== Given request ==
Pull out each line of the material below that contains the word "collectors" and copy those lines.

== Available data ==
=====
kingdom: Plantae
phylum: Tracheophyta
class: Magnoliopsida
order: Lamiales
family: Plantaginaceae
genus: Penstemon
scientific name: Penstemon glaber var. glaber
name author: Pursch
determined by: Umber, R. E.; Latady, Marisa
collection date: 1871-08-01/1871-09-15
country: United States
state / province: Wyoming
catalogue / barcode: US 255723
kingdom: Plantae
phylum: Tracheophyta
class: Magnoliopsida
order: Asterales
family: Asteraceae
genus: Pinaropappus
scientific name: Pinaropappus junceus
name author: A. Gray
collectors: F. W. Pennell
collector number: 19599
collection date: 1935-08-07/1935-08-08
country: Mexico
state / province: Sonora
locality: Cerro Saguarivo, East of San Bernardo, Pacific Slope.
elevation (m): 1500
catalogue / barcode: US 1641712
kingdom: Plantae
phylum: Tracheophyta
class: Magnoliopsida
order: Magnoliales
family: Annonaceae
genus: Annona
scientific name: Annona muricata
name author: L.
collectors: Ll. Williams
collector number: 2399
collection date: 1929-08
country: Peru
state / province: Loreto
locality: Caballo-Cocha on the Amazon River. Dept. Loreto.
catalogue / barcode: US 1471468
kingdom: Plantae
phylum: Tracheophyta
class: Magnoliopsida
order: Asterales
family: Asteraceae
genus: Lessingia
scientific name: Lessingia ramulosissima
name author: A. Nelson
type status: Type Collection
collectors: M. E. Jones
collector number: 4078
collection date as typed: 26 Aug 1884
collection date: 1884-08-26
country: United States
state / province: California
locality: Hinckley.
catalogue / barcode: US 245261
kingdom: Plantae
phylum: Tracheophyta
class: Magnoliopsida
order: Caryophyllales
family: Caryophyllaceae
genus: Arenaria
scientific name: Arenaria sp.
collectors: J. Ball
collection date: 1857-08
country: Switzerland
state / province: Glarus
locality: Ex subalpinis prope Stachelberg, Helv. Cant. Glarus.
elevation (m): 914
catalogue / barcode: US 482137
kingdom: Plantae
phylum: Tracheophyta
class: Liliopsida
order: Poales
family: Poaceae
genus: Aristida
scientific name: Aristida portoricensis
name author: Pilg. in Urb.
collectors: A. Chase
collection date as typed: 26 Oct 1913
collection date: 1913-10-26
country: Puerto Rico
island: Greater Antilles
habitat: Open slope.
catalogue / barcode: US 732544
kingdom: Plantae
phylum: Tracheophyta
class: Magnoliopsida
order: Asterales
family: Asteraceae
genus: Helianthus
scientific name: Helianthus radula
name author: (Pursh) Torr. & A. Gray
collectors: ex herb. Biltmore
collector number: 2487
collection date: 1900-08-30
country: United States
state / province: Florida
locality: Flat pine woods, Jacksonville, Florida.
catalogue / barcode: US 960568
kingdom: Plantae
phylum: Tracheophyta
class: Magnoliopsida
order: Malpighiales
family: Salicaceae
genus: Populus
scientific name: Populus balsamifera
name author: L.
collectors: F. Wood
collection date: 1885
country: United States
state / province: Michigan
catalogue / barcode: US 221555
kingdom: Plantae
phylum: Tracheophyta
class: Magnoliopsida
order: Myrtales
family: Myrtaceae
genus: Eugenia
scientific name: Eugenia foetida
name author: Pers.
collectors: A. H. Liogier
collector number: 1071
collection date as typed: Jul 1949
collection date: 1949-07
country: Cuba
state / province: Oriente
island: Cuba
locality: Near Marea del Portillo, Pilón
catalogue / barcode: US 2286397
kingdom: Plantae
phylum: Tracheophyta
=====
== Answer to the problem ==
collectors: F. W. Pennell
collectors: Ll. Williams
collectors: M. E. Jones
collectors: J. Ball
collectors: A. Chase
collectors: ex herb. Biltmore
collectors: F. Wood
collectors: A. H. Liogier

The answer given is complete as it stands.